What the task asks: Take the data below and copy exactly the lines starting at the one with "Much like these" and finishing at the one with "called generator comprehensions).", both included.

_____

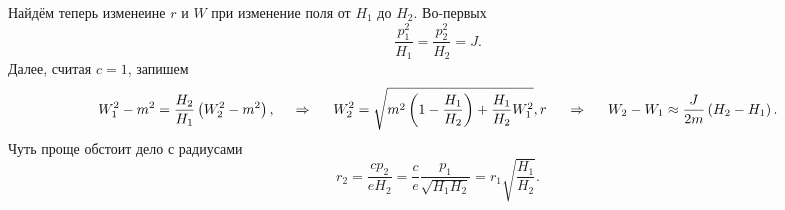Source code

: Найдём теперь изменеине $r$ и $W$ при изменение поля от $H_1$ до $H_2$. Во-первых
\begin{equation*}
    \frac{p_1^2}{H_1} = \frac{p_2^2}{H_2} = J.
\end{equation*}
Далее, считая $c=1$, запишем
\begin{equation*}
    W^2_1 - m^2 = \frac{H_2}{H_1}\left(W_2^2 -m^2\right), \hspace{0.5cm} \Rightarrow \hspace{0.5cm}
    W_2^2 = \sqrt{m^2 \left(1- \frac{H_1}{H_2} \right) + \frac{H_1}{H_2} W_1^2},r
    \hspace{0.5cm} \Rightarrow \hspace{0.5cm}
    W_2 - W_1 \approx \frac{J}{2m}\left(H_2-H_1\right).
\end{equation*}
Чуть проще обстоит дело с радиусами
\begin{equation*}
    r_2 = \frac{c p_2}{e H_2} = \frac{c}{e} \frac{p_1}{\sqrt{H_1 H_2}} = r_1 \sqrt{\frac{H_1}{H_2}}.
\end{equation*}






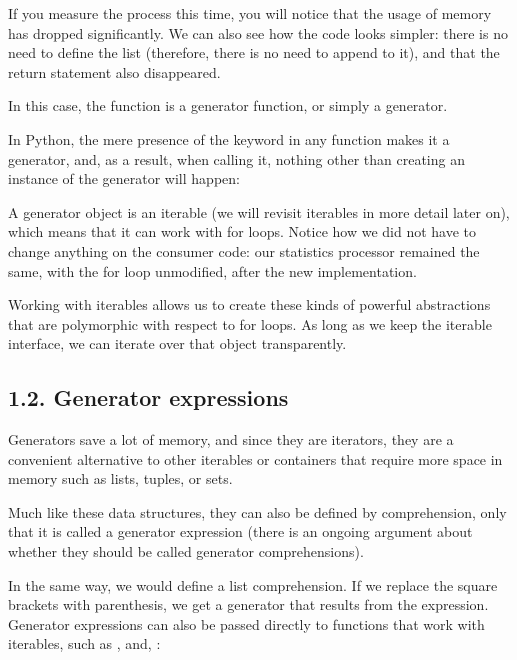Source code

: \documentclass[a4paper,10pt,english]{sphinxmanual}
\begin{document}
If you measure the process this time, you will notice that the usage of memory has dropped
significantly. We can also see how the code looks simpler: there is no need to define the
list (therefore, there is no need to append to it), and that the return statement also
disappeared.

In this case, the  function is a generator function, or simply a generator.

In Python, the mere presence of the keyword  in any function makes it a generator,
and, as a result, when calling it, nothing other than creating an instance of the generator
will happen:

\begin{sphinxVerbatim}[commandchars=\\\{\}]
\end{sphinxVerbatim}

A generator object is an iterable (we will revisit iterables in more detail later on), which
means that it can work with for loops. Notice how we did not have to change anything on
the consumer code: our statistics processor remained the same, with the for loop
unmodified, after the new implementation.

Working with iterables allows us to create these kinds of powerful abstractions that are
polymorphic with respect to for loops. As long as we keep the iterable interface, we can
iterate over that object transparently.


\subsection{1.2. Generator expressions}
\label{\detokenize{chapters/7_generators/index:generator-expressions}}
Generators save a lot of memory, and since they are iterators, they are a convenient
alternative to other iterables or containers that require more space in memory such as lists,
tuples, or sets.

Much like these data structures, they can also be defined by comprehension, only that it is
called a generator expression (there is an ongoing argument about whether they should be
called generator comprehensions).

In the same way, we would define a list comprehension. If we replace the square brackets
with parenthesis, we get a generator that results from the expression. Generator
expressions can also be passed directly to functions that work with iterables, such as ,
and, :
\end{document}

_____

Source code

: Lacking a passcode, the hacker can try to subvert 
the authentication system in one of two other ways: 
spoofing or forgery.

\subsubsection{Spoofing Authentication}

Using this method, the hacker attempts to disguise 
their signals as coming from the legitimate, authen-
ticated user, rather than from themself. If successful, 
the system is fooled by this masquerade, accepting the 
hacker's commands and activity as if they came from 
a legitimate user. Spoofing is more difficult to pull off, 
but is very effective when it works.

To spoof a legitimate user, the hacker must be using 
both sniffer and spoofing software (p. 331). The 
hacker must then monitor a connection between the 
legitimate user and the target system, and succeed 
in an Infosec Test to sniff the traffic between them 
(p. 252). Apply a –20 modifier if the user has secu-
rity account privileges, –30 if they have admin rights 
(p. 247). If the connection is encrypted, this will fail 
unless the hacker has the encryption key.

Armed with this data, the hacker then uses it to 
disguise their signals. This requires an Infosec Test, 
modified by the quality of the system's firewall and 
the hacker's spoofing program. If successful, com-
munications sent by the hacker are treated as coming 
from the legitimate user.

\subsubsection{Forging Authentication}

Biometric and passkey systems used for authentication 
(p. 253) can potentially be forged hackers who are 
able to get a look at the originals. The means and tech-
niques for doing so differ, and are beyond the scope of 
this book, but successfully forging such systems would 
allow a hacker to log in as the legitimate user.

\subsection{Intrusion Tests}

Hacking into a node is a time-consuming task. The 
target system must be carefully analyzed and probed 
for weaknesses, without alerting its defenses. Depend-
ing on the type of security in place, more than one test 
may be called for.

_____

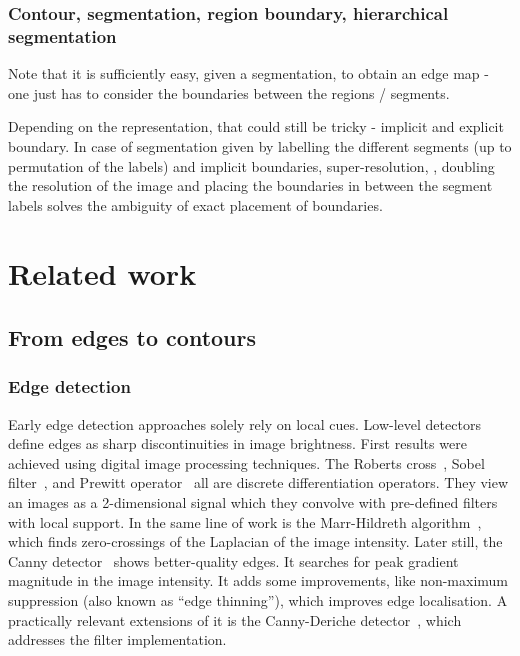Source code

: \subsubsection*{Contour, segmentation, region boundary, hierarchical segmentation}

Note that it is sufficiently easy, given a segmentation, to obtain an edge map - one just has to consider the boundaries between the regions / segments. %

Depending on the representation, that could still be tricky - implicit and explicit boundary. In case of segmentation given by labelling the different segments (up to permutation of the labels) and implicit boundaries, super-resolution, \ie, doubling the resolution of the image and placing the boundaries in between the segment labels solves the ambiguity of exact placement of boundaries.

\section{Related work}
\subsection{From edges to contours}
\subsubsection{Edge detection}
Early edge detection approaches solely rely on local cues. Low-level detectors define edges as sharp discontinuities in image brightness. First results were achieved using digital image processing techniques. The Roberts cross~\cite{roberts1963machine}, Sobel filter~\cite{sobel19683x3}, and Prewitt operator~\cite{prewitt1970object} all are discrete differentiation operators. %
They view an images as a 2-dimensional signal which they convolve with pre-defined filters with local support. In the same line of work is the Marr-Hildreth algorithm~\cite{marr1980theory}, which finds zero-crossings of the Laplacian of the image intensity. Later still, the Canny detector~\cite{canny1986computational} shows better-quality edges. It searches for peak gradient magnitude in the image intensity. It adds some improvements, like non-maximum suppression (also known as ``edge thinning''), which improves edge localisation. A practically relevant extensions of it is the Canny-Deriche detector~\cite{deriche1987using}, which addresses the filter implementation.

_____

Answer to the exercise:
Much like these data structures, they can also be defined by comprehension, only that it is
called a generator expression (there is an ongoing argument about whether they should be
called generator comprehensions).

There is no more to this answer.